To do: Translate this sentence from the abstract on orexin neuron activity into Spanish: "HON population activity tracked the total amount of body movement across multiple classified behaviors with a high degree of precision."

Text passage:
########################################
Distinct bandwidths of orexin neuron activity independently encode body movement and metabolic state

Abstract

AbstractHypothalamic orexin/hypocretin neurons (HONs) are key orchestrators of metabolism and adaptive behaviors. HON activity varies rapidly across behavioral and metabolic states: active during periods of high arousal, and silent during quiescence. However, it is unknown whether HON activity tracks specific behaviors, or a general aspect of all behaviors, and whether this depends on metabolic state. After recording HON population dynamics in awake behaving mice, we performed a spectral analysis of HON encoding of spontaneous body movements and behaviors recorded via video-tracking. Multivariate analyses of distinct HON activity bandwidths revealed that movements were encoded at a higher frequency bandwidth than blood glucose, and imposing distinct metabolic states did not interfere with HON movement encoding. HON population activity tracked the total amount of body movement across multiple classified behaviors with a high degree of precision. At key projection targets, orexin/hypocretin peptide outputs correlated with self-initiated movement in a projection-specific manner, indicating functional heterogeneity in HON outputs. Finally, we found that body movement was not encoded to the same extent in other key neural clusters related to arousal or energy. Collectively, these data reveal a general principle behind HON activation in behaving animals, that is orthogonal to their reactions to metabolic shifts. This not only enhances our understanding of the fundamental roles of HONs in brain-body coordination, but also suggests novel non-invasive methods for monitoring HON population activity using video-tracked biometrics, which are pivotal for future investigations into how movement and energy demands are encoded by the brain.
########################################
Study material:
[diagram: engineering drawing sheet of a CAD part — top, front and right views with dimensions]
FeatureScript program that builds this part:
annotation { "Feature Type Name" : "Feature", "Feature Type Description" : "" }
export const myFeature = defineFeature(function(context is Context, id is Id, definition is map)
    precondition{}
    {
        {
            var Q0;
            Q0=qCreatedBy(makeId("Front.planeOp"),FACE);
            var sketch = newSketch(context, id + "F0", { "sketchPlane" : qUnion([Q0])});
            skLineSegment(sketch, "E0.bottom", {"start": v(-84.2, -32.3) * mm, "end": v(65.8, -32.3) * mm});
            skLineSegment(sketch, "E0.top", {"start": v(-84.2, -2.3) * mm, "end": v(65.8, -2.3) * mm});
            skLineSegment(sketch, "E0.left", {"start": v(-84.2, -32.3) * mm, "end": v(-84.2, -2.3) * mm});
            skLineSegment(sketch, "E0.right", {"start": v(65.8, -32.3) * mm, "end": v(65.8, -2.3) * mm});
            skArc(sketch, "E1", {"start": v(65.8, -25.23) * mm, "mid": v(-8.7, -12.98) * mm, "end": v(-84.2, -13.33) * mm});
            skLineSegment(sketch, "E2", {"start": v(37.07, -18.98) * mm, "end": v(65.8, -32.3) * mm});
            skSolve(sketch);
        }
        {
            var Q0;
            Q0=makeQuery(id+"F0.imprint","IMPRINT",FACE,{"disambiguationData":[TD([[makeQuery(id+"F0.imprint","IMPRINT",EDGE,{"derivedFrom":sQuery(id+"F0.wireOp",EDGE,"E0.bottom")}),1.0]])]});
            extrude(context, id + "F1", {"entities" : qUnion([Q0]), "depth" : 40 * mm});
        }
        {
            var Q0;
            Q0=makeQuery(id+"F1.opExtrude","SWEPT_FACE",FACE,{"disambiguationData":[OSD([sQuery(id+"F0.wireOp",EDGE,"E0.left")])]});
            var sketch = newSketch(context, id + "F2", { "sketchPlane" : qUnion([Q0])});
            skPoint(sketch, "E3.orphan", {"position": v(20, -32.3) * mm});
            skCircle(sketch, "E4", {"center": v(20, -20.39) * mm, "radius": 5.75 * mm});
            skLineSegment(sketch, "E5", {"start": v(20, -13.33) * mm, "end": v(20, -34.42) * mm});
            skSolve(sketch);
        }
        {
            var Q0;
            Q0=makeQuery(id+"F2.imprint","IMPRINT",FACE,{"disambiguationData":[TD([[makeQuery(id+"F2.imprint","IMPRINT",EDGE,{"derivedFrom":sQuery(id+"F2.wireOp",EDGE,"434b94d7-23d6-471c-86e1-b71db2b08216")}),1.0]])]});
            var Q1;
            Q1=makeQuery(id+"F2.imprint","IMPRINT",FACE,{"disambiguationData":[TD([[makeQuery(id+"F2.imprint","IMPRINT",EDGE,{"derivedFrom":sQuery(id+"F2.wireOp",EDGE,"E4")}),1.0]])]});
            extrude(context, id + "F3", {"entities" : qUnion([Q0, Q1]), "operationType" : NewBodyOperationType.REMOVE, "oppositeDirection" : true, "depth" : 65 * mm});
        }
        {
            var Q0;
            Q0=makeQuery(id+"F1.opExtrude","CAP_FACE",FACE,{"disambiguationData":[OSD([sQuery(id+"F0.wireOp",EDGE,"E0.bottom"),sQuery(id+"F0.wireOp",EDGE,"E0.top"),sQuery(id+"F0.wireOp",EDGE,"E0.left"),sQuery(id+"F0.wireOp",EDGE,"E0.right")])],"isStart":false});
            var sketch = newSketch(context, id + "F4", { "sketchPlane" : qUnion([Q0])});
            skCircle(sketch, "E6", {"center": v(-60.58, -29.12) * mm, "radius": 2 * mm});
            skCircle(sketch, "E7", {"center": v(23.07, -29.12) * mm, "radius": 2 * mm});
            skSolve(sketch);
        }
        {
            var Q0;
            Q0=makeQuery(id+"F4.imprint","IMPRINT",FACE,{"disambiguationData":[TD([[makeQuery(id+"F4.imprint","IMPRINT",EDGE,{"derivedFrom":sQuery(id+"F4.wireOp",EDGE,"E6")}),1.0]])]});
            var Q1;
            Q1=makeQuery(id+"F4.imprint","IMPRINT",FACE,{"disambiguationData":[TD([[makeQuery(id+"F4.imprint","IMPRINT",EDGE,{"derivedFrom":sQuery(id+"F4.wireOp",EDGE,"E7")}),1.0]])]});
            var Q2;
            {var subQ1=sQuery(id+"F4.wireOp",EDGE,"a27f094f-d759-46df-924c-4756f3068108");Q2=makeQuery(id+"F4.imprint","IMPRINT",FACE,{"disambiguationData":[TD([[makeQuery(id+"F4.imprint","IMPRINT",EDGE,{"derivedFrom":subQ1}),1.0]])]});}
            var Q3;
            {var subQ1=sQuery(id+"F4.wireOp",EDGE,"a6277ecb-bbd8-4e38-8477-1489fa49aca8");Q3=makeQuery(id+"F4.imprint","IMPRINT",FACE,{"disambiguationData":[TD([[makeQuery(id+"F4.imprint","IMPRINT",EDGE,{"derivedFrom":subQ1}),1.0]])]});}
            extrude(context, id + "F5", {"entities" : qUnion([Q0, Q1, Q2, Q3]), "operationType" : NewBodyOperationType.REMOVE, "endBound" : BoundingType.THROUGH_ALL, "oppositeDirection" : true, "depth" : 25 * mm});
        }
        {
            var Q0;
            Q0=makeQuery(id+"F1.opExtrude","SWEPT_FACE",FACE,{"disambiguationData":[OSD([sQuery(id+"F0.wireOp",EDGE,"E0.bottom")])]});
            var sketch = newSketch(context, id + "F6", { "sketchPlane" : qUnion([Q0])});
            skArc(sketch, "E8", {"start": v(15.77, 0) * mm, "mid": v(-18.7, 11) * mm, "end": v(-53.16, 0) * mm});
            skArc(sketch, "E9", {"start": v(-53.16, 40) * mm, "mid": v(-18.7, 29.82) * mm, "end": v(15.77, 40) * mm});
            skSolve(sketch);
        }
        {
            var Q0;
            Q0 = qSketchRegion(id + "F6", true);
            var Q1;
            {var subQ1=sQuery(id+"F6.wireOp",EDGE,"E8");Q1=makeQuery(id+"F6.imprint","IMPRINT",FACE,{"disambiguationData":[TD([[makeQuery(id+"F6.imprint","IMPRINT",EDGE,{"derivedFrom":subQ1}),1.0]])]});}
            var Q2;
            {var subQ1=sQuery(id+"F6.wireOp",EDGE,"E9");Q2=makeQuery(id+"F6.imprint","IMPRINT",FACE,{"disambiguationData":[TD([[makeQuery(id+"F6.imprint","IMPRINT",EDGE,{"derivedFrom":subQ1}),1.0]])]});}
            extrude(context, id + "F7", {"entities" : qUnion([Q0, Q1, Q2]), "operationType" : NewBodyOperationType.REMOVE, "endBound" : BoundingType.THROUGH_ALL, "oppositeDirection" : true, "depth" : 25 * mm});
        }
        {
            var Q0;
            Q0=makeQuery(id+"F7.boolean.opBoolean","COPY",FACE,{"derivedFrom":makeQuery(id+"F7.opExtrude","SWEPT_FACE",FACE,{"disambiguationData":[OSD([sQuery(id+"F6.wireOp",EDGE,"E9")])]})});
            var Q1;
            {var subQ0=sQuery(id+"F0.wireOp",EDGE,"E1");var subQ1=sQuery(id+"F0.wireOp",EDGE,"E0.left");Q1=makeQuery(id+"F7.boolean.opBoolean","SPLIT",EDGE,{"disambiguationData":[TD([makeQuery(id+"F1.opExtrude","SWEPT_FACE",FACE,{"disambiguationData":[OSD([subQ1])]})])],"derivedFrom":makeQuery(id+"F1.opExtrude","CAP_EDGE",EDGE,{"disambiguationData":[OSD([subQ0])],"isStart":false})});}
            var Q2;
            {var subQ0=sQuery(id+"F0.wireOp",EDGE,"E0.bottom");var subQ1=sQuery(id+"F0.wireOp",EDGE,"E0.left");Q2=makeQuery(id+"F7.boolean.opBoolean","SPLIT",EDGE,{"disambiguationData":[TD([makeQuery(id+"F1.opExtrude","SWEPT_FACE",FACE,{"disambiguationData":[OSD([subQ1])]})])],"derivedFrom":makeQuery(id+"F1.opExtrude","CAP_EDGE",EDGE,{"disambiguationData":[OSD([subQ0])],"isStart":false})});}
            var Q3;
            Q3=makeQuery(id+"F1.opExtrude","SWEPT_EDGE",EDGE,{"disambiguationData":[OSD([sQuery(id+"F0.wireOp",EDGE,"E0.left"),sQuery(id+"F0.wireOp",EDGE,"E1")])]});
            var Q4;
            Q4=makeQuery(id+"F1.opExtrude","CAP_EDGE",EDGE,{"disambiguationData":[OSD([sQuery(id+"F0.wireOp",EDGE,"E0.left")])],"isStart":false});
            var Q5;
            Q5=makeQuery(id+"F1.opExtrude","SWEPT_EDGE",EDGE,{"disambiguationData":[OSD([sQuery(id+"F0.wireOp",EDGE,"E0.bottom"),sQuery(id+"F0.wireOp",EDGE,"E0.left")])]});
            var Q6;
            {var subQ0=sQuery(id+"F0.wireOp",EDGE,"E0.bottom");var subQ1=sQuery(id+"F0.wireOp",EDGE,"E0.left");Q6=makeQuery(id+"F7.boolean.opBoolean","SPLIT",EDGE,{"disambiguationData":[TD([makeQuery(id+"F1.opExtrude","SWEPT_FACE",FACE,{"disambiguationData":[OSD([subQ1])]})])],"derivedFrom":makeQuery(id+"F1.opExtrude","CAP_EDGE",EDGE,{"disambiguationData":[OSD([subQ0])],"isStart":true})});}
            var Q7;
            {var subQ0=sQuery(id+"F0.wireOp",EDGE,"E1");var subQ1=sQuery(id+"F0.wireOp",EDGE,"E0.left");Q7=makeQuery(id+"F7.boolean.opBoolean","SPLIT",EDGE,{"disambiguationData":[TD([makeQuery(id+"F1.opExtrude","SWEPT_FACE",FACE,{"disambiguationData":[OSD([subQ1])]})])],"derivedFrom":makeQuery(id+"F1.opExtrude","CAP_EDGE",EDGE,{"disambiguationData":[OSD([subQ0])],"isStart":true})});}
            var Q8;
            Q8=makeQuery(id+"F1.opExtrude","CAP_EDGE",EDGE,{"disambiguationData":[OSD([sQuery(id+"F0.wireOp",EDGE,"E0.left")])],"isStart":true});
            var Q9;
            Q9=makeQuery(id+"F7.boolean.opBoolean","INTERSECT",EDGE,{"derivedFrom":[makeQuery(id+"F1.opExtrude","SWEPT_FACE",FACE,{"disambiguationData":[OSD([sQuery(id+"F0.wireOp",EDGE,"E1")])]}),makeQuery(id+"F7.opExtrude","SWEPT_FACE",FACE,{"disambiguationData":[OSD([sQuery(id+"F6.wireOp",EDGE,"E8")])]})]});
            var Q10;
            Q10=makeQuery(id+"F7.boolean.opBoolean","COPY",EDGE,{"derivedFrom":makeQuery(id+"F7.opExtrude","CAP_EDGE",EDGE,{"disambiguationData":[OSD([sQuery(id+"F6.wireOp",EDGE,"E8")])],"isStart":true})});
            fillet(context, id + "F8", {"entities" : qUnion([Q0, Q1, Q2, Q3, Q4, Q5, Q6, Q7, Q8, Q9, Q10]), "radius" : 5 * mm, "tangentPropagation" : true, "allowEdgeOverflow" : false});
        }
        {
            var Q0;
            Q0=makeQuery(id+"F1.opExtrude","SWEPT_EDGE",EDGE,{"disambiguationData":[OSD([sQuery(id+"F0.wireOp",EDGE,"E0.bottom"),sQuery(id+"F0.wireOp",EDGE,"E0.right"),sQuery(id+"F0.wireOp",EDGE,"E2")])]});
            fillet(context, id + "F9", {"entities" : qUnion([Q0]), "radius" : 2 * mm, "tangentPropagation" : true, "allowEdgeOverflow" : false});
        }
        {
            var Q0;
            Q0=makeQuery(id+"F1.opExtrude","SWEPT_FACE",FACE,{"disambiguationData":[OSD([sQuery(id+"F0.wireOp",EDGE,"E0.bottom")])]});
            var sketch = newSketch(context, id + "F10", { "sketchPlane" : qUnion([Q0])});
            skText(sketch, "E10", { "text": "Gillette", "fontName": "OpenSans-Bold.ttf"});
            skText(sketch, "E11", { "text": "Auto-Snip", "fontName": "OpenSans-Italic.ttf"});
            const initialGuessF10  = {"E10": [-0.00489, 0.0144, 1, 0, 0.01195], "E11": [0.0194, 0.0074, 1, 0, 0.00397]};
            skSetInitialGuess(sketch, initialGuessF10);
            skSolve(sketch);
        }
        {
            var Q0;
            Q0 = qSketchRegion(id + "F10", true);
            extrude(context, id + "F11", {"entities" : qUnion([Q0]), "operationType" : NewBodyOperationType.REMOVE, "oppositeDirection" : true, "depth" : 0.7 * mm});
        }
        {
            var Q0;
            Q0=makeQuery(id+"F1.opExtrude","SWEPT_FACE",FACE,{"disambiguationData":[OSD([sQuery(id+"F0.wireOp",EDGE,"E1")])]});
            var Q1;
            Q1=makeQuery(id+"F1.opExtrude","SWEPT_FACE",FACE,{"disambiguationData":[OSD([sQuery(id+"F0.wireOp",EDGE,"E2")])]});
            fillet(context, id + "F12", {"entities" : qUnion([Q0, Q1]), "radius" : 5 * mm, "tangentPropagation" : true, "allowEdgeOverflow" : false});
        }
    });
########################################
Final answer: La actividad poblacional de las HON siguió con un alto grado de precisión la cantidad total de movimiento corporal a lo largo de múltiples conductas clasificadas.